Related Topic	Document Title
Any Transport over MPLS	Any Transport over MPLS
High Availability for AToM	AToM Graceful Restart
L2VPN Interworking	L2VPN Interworking
Layer 2 local switching	Layer 2 Local Switching
PWE3 MIB	Pseudowire Emulation Edge-to-Edge MIBs for Ethernet and Frame Relay Services
Packet sequencing	Any Transport over MPLS (AToM) Sequencing Support
BFD configuration	IP Routing BFD Configuration Guide

Standards

Standards	Title
None	--

MIBs

MIBs	MIBs Link
None	To locate and download MIBs for selected platforms, Cisco IOS releases, and feature sets, use Cisco MIB Locator found at the following URL: http:/​/​www.cisco.com/​go/​mibs

RFCs

RFCs	Title
None	--

Technical Assistance

Description

Link

The Cisco Support website provides extensive online resources, including documentation and tools for troubleshooting and resolving technical issues with Cisco products and technologies. To receive security and technical information about your products, you can subscribe to various services, such as the Product Alert Tool (accessed from Field Notices), the Cisco Technical Services Newsletter, and Really Simple Syndication (RSS) Feeds. Access to most tools on the Cisco Support website requires a Cisco.com user ID and password.

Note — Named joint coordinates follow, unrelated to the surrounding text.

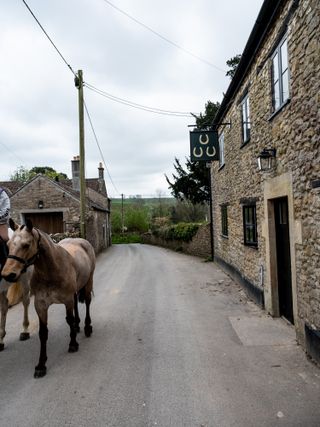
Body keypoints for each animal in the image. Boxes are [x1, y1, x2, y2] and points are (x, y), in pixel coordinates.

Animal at [1, 221, 96, 378]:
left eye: (26, 245)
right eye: (8, 244)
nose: (8, 274)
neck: (51, 271)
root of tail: (80, 240)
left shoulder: (67, 300)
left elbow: (69, 320)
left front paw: (73, 344)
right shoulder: (40, 305)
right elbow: (43, 333)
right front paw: (41, 365)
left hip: (88, 282)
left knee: (87, 302)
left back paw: (87, 327)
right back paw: (77, 325)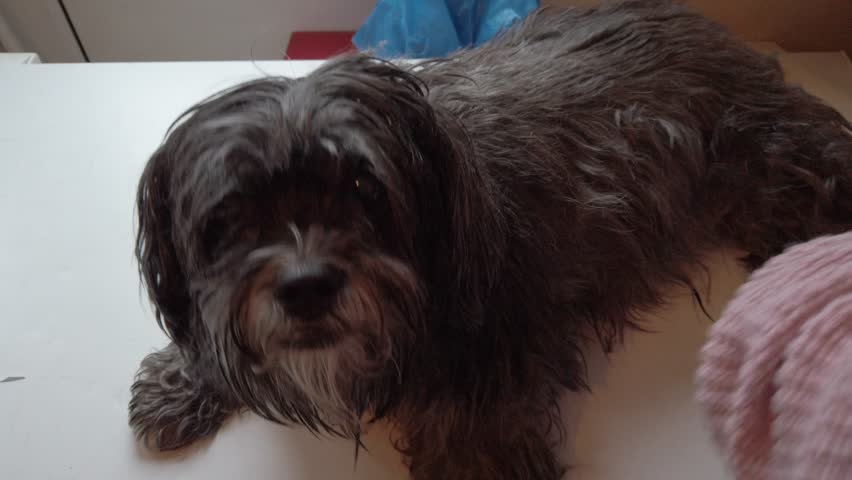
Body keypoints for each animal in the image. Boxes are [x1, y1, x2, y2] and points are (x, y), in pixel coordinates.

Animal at [126, 1, 852, 478]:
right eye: (232, 211)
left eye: (363, 187)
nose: (306, 289)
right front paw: (185, 376)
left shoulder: (484, 410)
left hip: (786, 168)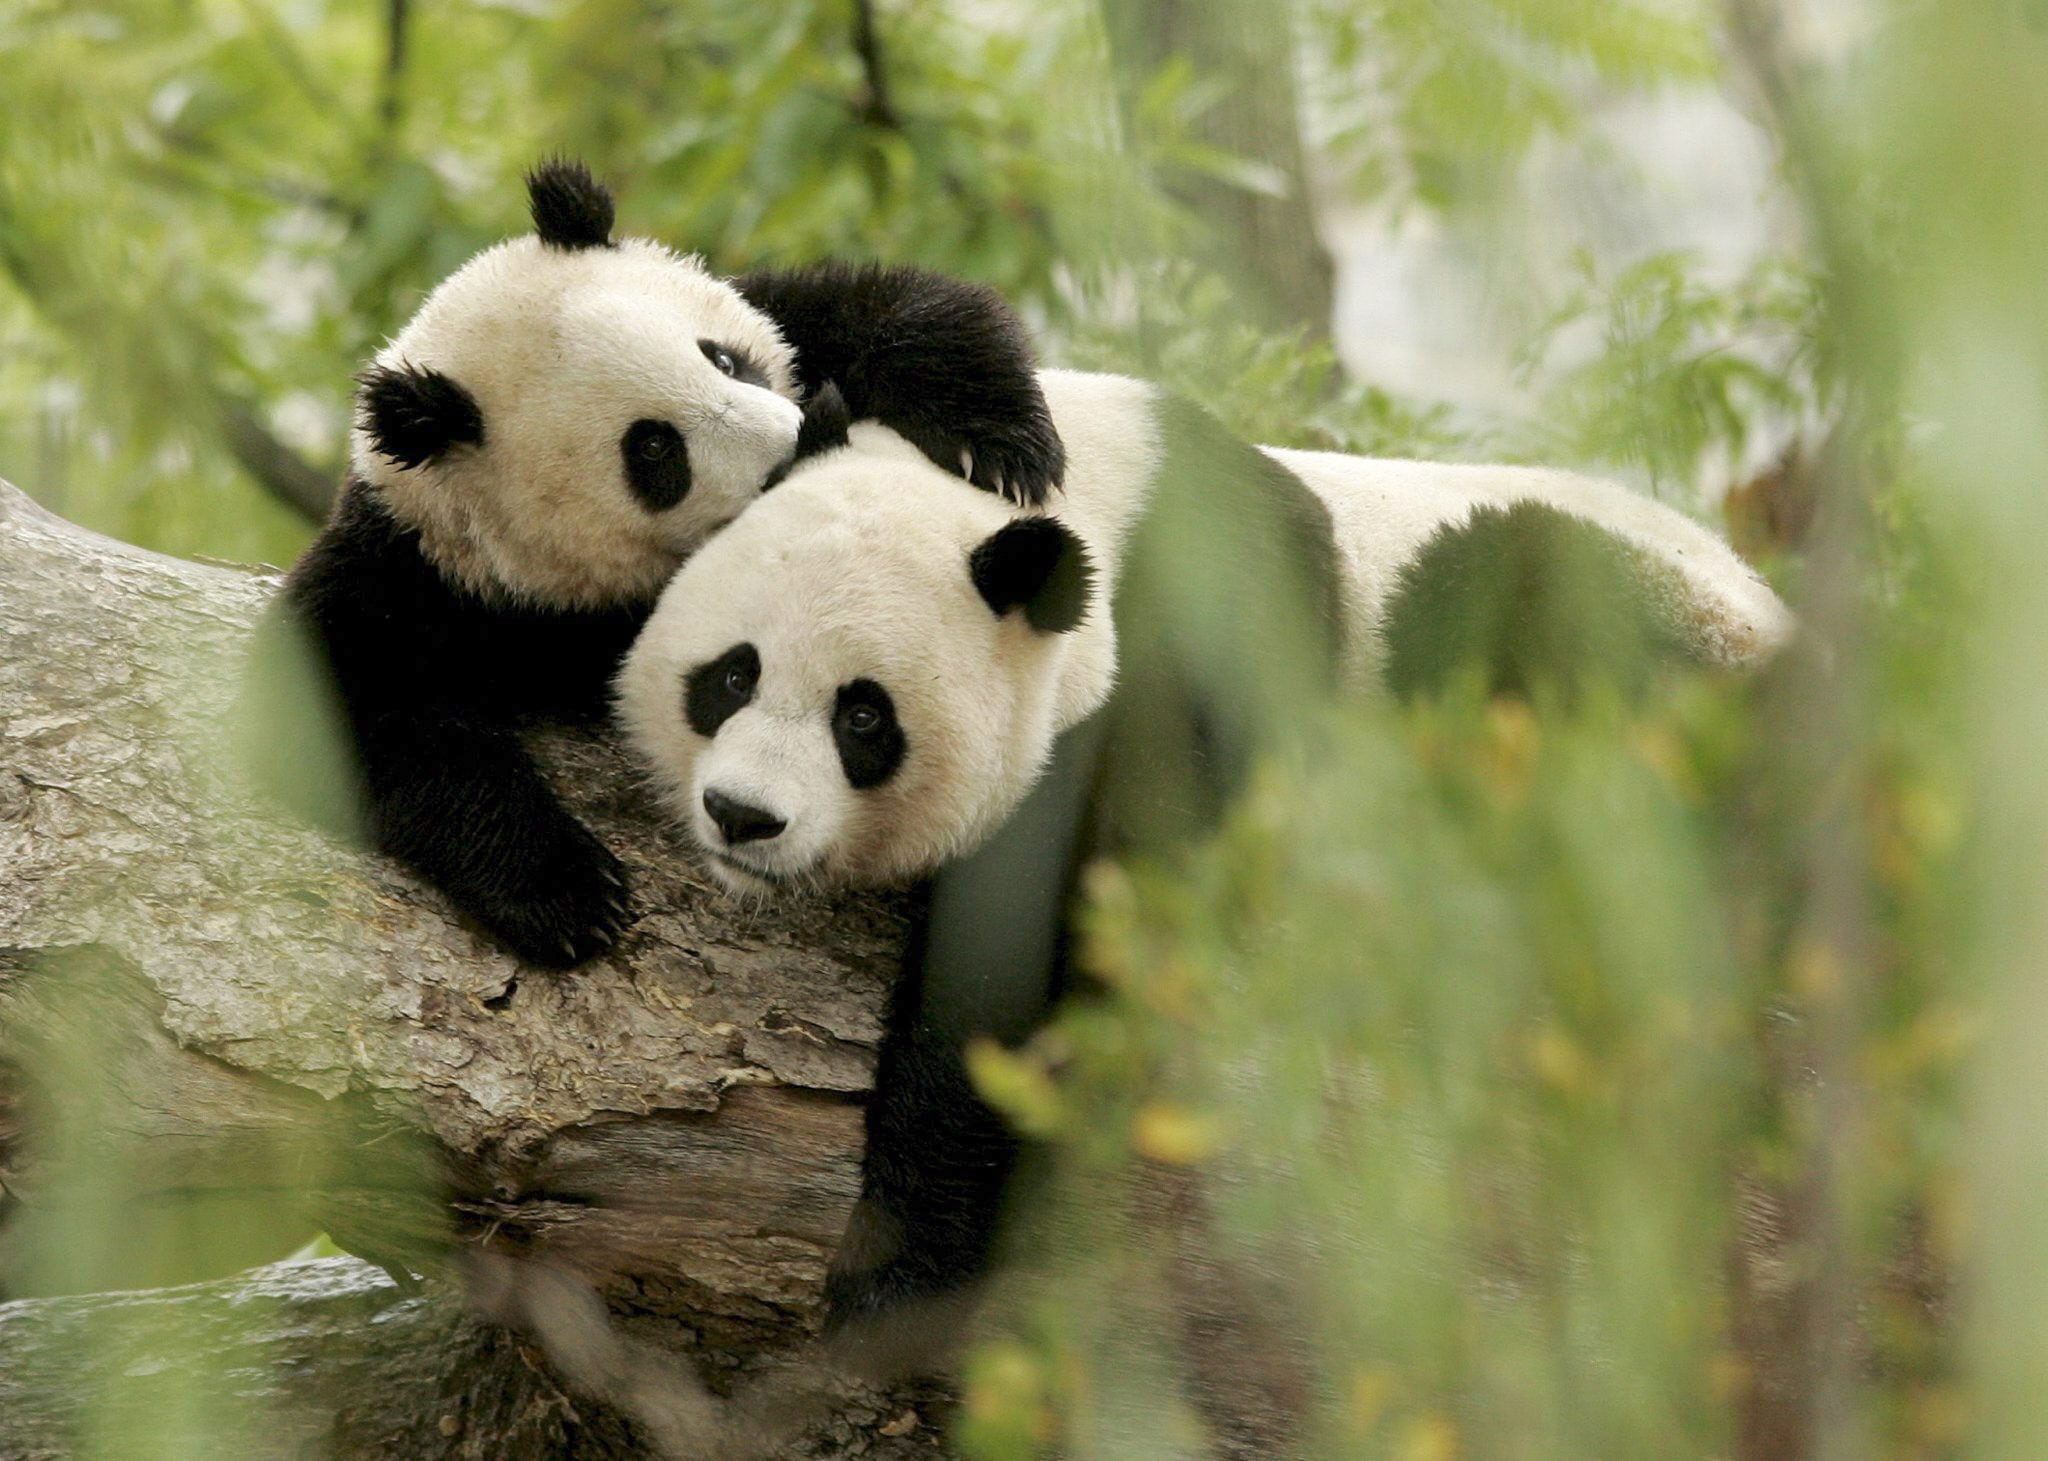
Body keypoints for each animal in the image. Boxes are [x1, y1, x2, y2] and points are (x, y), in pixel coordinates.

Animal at [250, 160, 1064, 969]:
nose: (793, 450)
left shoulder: (794, 325)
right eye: (653, 450)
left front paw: (998, 444)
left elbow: (880, 307)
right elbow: (341, 705)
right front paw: (568, 892)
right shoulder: (422, 575)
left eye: (724, 358)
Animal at [613, 368, 1792, 1366]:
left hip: (1660, 636)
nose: (742, 817)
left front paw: (893, 1273)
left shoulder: (1188, 651)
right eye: (730, 675)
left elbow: (1058, 942)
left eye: (862, 718)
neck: (1077, 514)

http:/​/​www.cisco.com/​techsupport

Feature Information for L2VPN Pseudowire Redundancy

The following table provides release information about the feature or features described in this module. This table lists only the software release that introduced support for a given feature in a given software release train. Unless noted otherwise, subsequent releases of that software release train also support that feature.

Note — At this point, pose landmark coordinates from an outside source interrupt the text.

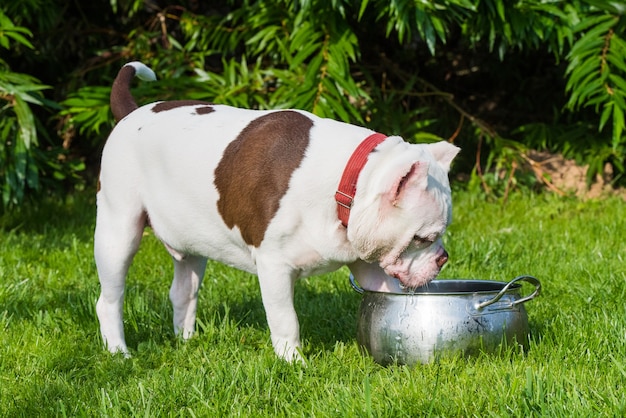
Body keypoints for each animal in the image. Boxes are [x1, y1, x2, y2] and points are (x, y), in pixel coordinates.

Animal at [96, 61, 458, 360]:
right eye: (423, 238)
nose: (443, 258)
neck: (351, 182)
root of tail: (131, 114)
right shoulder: (274, 266)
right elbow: (286, 319)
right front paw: (293, 362)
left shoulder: (367, 263)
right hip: (117, 232)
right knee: (110, 299)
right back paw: (119, 352)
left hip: (191, 246)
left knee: (183, 293)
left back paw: (187, 342)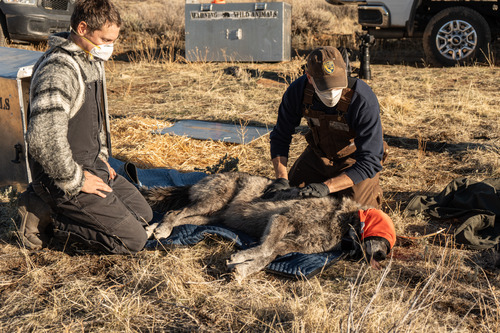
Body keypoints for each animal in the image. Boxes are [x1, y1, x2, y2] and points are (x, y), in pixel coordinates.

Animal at [143, 171, 396, 280]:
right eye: (383, 239)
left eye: (388, 246)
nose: (383, 257)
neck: (343, 221)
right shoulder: (282, 219)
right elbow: (265, 249)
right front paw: (240, 258)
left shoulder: (289, 245)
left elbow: (268, 257)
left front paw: (244, 268)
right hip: (212, 203)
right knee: (175, 212)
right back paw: (161, 229)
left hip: (210, 217)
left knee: (179, 217)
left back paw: (152, 228)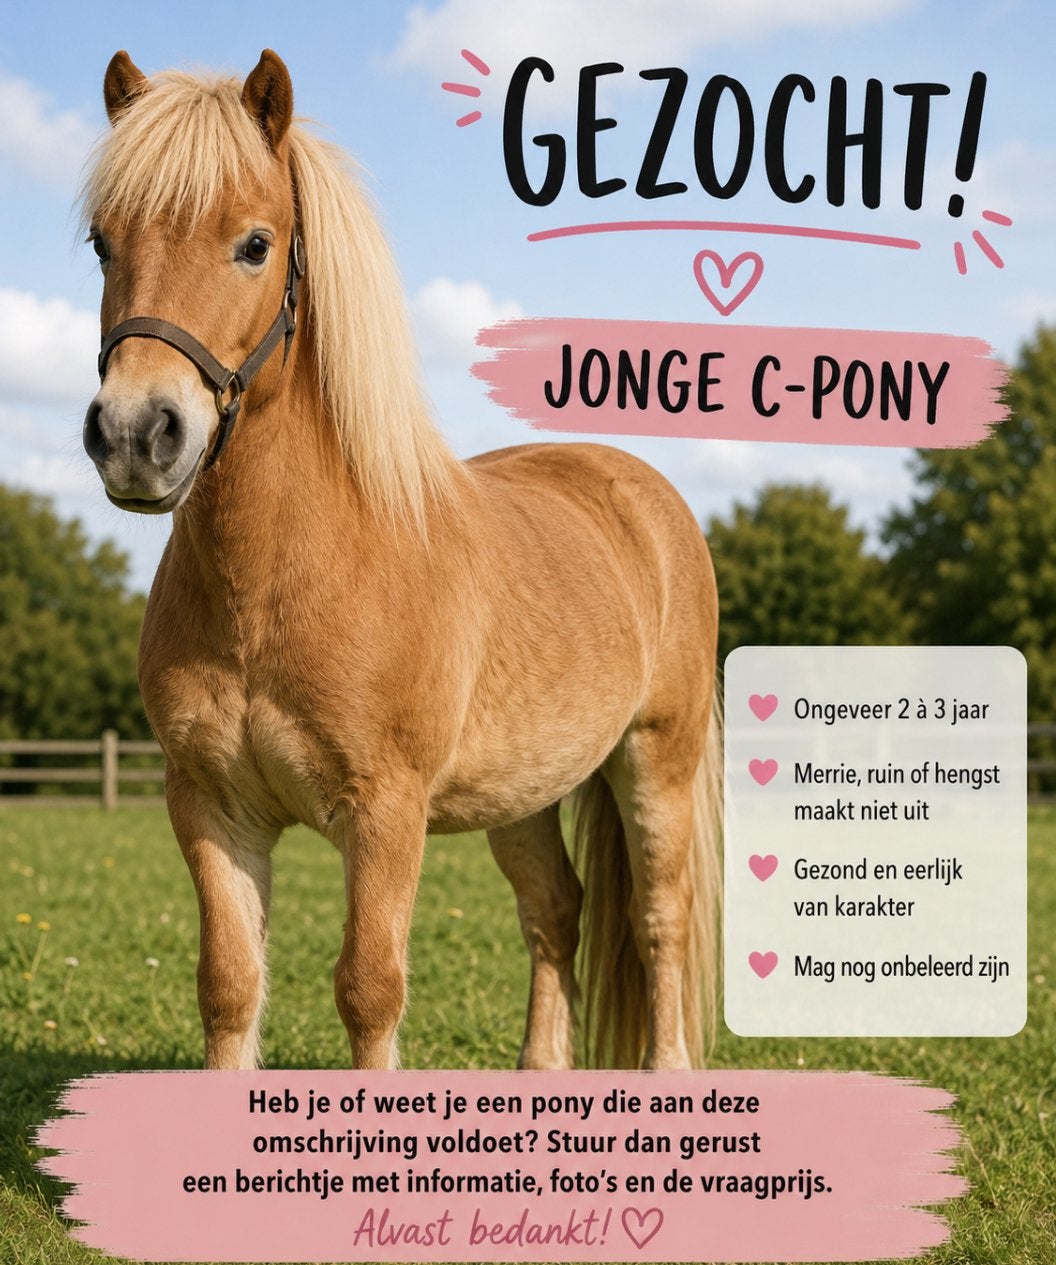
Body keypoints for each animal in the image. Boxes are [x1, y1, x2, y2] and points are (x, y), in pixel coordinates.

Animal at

Use Cisco Feature Navigator to find information about platform support and Cisco software image support. To access Cisco Feature Navigator, go to www.cisco.com/​go/​cfn. An account on Cisco.com is not required.

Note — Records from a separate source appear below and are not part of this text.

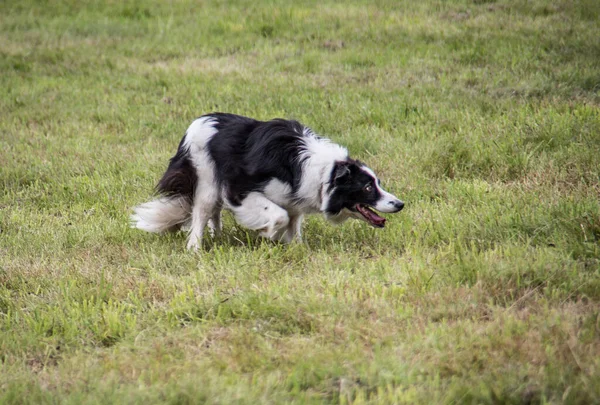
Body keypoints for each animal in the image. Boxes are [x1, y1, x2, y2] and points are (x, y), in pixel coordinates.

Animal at [131, 111, 404, 249]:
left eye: (378, 184)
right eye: (367, 187)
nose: (400, 204)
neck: (325, 173)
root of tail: (198, 121)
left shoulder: (294, 201)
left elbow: (294, 223)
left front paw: (295, 248)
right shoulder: (241, 189)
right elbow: (279, 216)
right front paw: (268, 234)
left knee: (213, 212)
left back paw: (216, 236)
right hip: (206, 176)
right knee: (202, 211)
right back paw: (195, 248)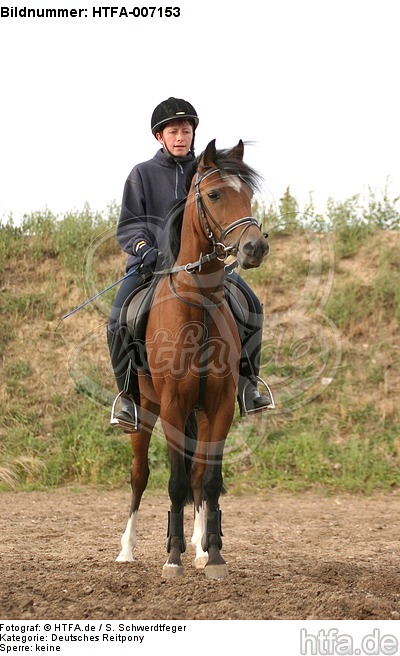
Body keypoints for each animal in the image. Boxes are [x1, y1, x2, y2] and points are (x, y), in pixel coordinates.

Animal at [116, 139, 269, 579]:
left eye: (248, 194)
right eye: (214, 195)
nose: (254, 247)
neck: (197, 305)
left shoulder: (218, 406)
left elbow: (209, 480)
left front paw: (213, 555)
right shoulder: (172, 405)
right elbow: (175, 482)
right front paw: (172, 558)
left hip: (198, 415)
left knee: (199, 475)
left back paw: (199, 548)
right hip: (145, 411)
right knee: (140, 475)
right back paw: (127, 549)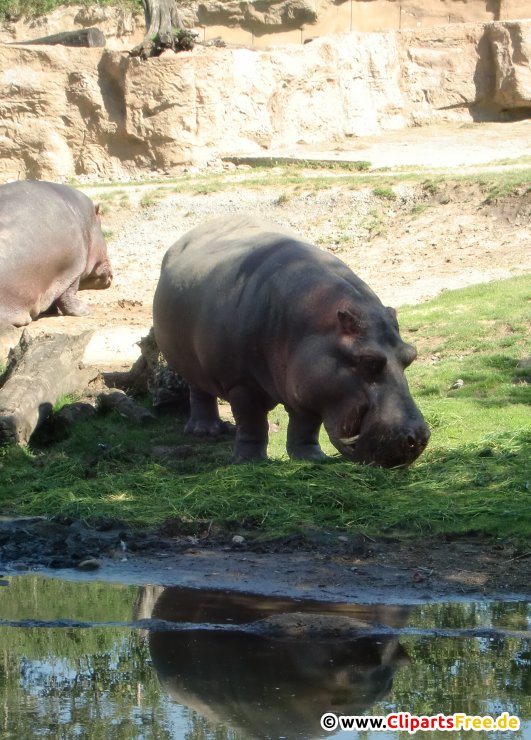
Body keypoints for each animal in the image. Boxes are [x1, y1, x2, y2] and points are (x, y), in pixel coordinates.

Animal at [153, 216, 429, 467]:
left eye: (410, 355)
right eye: (369, 361)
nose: (417, 438)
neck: (315, 325)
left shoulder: (308, 385)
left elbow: (306, 425)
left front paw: (312, 459)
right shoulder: (241, 382)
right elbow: (252, 422)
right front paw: (249, 461)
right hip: (190, 362)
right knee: (200, 391)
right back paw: (207, 432)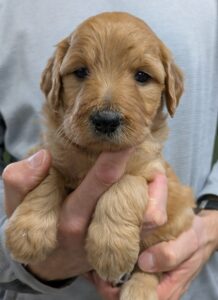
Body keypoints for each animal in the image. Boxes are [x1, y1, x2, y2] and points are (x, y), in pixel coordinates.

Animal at [5, 12, 195, 300]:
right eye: (81, 71)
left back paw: (139, 290)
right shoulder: (46, 148)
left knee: (151, 268)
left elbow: (125, 185)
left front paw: (111, 248)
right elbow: (48, 175)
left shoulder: (150, 169)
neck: (95, 154)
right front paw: (27, 233)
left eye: (142, 76)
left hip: (175, 221)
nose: (106, 120)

Table 1 Feature Information for L2VPN Pseudowire Redundancy

Feature Name	Releases	Feature Information
L2VPN Pseudowire Redundancy	12.0(31)S 12.2(28)SB 12.2(22)SXI 12.2(33)SRB 12.4(11)T 15.0(1)S	This feature enables you to set up your network to detect a failure in the network and reroute the Layer 2 service to another endpoint that can continue to provide service. In Cisco IOS Release 12.0(31)S, the L2VPN Pseudowire Redundancy feature was introduced for Any Transport over MPLS (AToM) on the Cisco 12000 series routers. This feature was integrated into Cisco IOS Release 12.2(28)SB. This feature was integrated into Cisco IOS Release 12.4(11)T. This feature was integrated into Cisco IOS Release 12.2(33)SRB. This feature was integrated into Cisco IOS Release 12.2(33)SXI. The following commands were introduced or modified: backup delay (L2VPN local switching), backup peer, show xconnect, xconnect backup force-switchover, xconnect logging redundancy.
L2VPN Pseudowire Redundancy for L2TPv3	12.2(33)SRE 15.0(1)S	This feature provides L2VPN pseudowire redundancy for L2TPv3 xconnect configurations. In Cisco IOS Release 12.2(33)SRE, this feature was implemented on the Cisco 7600 series routers.
Xconnect as a Client of BFD	15.1(3)S	This feature provides fast-failure detection for L2VPN pseudowire redundancy. The following command was introduced: monitor peer bfd.
Resilient Pseudowire (RPW): PW Fast Recovery	15.2(1)S	This feature was integrated into Cisco IOS Release 15.2(1)S. The following commands were introduced or modified: aps hspw-icrm-grp , show hspw-aps-icrm.